Stärkere Regulierung offener Immobilienfonds bei institutionellen Anlegern sinnvoll
ForschungAnhaltende Liquiditätsprobleme haben offene Immobilienfonds in Deutschland veranlasst, rund 26 Milliarden Euro und damit rund ein Drittel des investierten Kapitals einzufrieren. Das Bundesministerium der Finanzen diskutiert nun einen Gesetzentwurf, der offenen Immobilienfonds in Deutschland künftig helfen soll, zu starke kurzfristige Liquiditätsabflüsse zu begrenzen.

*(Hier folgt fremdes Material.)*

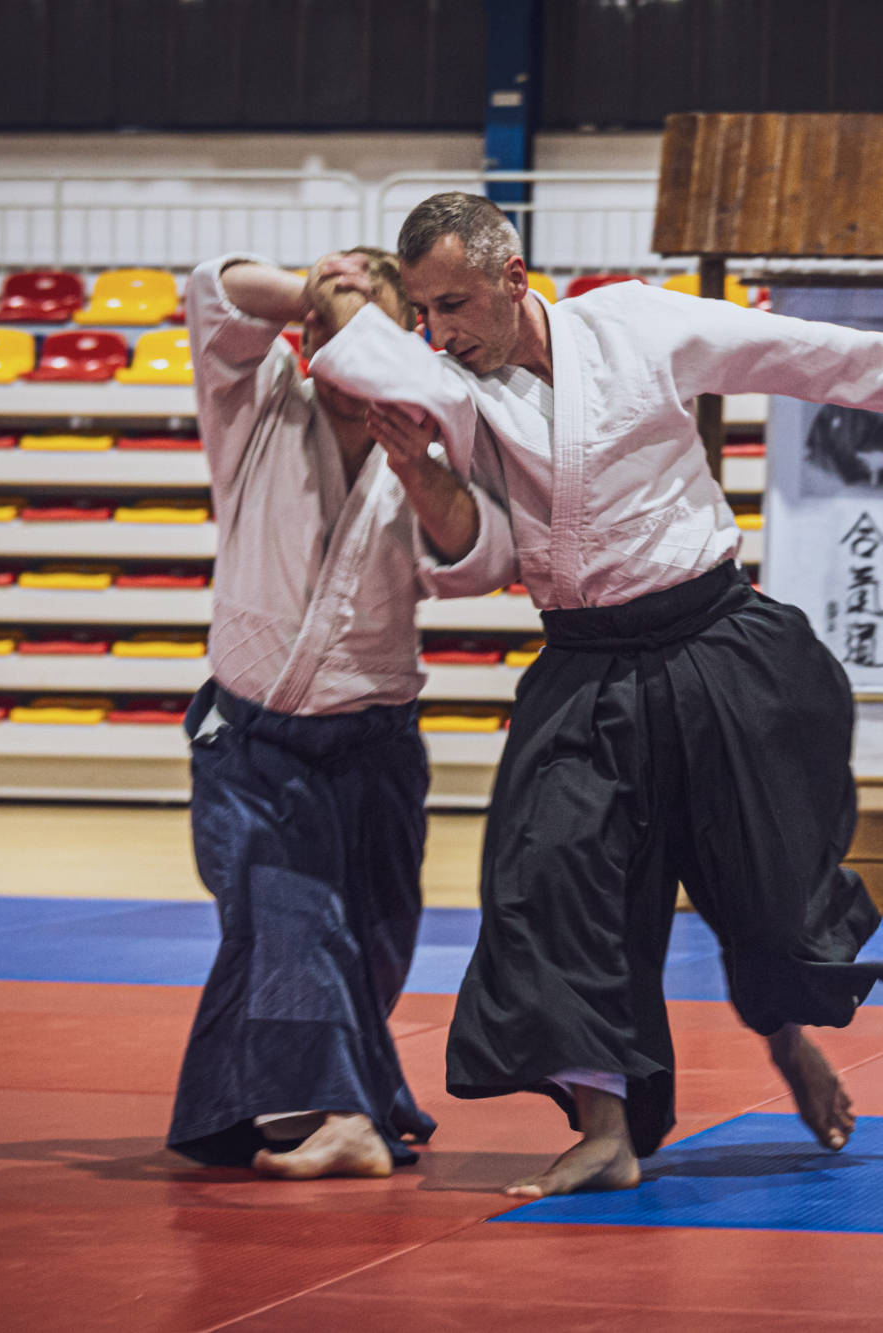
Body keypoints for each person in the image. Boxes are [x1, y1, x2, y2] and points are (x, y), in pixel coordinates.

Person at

Zu der geplanten stärkeren Regulierung hat das Zentrum für Europäische Wirtschaftsforschung (ZEW) Mannheim Finanzmarktexperten in Deutschland befragt.
Die vorgeschlagene Einführung von Mindesthaltedauern und Kündigungsfristen für Anleger sowie pauschaler Bewertungsabschläge bei vorzeitiger Rückgabe der Fondsanteile wird von den Finanzmarktexperten gerade im Hinblick auf institutionelle Anleger als hilfreich erachtet, um die Liquiditätsprobleme der Fonds zu lösen. Überzeugt zeigen sich die Experten allerdings auch davon, dass bei offenen Immobilienfonds, die die Rücknahme von Anteilsscheinen ausgesetzt haben, Abwertungen drohen.

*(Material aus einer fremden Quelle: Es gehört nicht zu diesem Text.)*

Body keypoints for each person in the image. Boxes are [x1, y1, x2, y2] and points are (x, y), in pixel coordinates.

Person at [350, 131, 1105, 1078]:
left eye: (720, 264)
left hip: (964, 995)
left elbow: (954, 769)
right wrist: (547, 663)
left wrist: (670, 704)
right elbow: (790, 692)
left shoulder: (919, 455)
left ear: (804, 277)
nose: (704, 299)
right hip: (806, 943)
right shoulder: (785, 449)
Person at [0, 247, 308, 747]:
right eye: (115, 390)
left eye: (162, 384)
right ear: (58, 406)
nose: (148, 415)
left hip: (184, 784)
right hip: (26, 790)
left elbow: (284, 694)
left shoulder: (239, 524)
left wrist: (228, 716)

Von der Aussetzung der Rücknahme von Anteilsscheinen sind nicht nur Privatanleger, sondern zunehmend auch institutionelle Anleger betroffen. Das Bundesministerium der Finanzen plant deshalb eine stärkere Regulierung offener Immobilienfonds. Im Wesentlichen sollen Mindesthaltedauern sowie Kündigungsfristen für die Anleger gesetzlich verankert werden. Auch pauschale Bewertungsabschläge auf die von Sachverständigen ermittelten Immobilienwerte sind vorgesehen, haben aber nach derzeitigem Stand der Diskussion wohl kaum eine Chance, umgesetzt zu werden.
Insgesamt ergibt die Expertenbefragung des ZEW ein uneinheitliches Meinungsbild: Knapp 38 Prozent der Experten, die geantwortet haben, gehen davon aus, dass die Einführung von Kündigungsfristen und Mindesthaltedauern ausreicht, um die Probleme der Fonds zu lösen. Gut 37 Prozent halten eine stärkere Regulierung von offenen Immobilienfonds nicht für notwendig, um künftigen Liquiditätsproblemen des Anlageprodukts entgegen zu treten. Ein Viertel der Befragten befürwortet Maßnahmen, die über Mindesthaltedauern und Kündigungsfristen hinausgehen.
Ein etwas anderes Bild zeigt sich bei der gesonderten Beurteilung der Regulierungsmaßnahmen für institutionelle und private Anleger. Die Finanzmarktexperten sprechen sich vor allem für eine stärkere Regulierung der institutionellen Anleger aus: Gut 27 Prozent plädieren dafür, Mindesthaltedauern und Kündigungsfristen sowie Abschläge bei vorzeitiger Rückgabe auf institutionelle Anleger anzuwenden. Für private Anleger halten dagegen lediglich sieben Prozent die drei Vorschläge für zielführend. Rund 60 Prozent der befragten Experten halten die Anwendung von mindestens zwei der genannten Regulierungsinstrumente auf institutionelle Anleger für sinnvoll, während es in Bezug auf die Privatanleger lediglich knapp 29 Prozent sind.
Einig sind sich die Experten, dass bei offenen Immobilienfonds, die die Rücknahme von Anteilsscheinen ausgesetzt haben, mit Abwertungen zu rechnen ist. Von den Befragten, die hierzu eine Einschätzung abgaben, rechnen fast 90 Prozent mit Abwertungen, die meisten davon allerdings mit weniger als 10 Prozent. Knapp 28 Prozent erwarten aber auch Abwertungen von über 10 Prozent. Allerdings gaben fast 30 Prozent aller Befragten zu dieser Frage keine Einschätzung ab. Das verdeutlicht die Unsicherheit bezüglich der aktuellen Lage der betroffenen offenen Immobilienfonds.